At the Children's Hospital of Philadelphia, Julia E. Szymczak and colleagues analysed survey responses collected last year from 536 doctors and advanced practice clinicians at their institution.

More than 95 per cent believed that working while sick puts patients at risk, but 83 per cent still said they had come to work with symptoms like diarrhoea, fever and respiratory complaints during the previous year.

About 9 per cent had worked while sick at least five times over the previous year. Doctors were more likely than nurses or physicians assistants to work while sick.

Analysing their comments, the researchers found that many report extreme difficulty finding coverage when they're sick, and there is a strong cultural norm to come in to work unless extraordinarily ill.

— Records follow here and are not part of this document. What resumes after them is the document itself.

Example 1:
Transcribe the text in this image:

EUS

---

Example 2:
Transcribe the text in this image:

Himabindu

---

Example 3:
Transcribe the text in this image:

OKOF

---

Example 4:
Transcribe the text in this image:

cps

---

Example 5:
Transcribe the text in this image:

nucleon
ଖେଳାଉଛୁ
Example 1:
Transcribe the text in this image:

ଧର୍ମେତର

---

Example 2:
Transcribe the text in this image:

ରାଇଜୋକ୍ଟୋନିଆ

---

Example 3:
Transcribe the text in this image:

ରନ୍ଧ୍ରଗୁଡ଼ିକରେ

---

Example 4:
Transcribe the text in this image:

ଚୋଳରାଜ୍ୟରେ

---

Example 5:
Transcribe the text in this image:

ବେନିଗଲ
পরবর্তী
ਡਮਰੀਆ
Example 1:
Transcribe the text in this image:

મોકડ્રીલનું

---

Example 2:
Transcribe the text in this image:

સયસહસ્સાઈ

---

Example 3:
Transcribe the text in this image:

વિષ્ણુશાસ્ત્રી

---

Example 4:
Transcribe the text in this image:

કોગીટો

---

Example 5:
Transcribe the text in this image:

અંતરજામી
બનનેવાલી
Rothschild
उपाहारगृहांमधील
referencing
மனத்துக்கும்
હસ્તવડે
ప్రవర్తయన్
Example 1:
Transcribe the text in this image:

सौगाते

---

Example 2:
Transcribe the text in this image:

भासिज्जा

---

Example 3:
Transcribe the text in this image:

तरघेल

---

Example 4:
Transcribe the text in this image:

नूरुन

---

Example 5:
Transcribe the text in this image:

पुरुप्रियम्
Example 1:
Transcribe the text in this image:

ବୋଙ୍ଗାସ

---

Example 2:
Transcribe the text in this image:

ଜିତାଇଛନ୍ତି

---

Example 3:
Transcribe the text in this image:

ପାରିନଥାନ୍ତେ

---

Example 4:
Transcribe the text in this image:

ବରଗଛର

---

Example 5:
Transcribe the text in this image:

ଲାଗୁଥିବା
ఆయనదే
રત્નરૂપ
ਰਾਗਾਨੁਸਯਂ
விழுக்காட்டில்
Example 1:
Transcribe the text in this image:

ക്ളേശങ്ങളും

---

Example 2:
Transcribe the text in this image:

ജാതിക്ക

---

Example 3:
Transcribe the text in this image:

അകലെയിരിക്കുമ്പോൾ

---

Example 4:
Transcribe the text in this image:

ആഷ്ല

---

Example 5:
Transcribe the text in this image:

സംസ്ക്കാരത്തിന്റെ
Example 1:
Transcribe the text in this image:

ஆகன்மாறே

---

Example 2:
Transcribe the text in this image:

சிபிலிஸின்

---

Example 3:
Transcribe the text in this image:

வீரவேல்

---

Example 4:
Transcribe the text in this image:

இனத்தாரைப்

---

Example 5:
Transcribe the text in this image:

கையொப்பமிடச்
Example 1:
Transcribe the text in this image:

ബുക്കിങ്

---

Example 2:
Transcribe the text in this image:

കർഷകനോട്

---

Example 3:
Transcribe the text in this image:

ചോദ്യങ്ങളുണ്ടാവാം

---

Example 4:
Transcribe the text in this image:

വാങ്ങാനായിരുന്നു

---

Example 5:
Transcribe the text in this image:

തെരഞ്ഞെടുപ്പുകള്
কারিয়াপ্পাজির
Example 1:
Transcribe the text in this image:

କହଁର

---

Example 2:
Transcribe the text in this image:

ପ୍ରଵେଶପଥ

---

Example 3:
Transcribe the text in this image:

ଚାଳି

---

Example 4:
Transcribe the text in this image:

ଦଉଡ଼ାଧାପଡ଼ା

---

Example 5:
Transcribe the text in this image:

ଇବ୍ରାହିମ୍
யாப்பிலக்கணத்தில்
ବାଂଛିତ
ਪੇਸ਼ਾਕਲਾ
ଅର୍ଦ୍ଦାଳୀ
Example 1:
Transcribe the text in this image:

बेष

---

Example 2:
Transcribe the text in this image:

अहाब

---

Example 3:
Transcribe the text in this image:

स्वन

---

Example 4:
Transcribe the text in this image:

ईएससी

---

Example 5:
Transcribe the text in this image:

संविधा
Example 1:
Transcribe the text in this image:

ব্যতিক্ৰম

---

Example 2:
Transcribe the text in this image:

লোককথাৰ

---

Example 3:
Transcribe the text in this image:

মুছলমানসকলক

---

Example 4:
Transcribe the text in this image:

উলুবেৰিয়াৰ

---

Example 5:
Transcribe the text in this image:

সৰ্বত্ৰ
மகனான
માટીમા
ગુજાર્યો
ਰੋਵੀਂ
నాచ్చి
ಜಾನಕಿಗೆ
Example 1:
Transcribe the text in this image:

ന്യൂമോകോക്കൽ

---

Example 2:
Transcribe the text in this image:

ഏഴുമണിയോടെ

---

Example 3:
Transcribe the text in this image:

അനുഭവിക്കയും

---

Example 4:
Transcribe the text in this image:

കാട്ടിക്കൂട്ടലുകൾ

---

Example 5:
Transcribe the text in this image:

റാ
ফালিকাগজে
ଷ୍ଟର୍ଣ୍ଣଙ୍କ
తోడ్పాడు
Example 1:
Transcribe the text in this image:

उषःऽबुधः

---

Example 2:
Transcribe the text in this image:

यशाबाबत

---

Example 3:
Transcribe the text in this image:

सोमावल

The findings are reported in JAMA Pediatrics. The researchers were not able to respond to a request for comment by press time.

Sick health care workers present a real risk for patients, especially ones who are immunocompromised, like cancer patients or transplant patients, said Dr. Jeffrey R. Starke of the Baylor College of Medicine in Houston, who coauthored a commentary on the new study.

"Most of us have policies restricting visitation by visitors who are ill, we screen them for signs or symptoms," Starke told Reuters Health by phone. "Yet we don't do the same thing for ourselves."

Most hospitals do not have a specific policy restricting ill healthcare workers, and developing and enforcing these policies may help address the issue, he said.

These policies should put the decision about who is well enough to come into work into someone else's hands, not the doctor's, Starke said.

Aside from spreading illness in the hospital, sick doctors likely perform worse on the job than healthy ones, he said.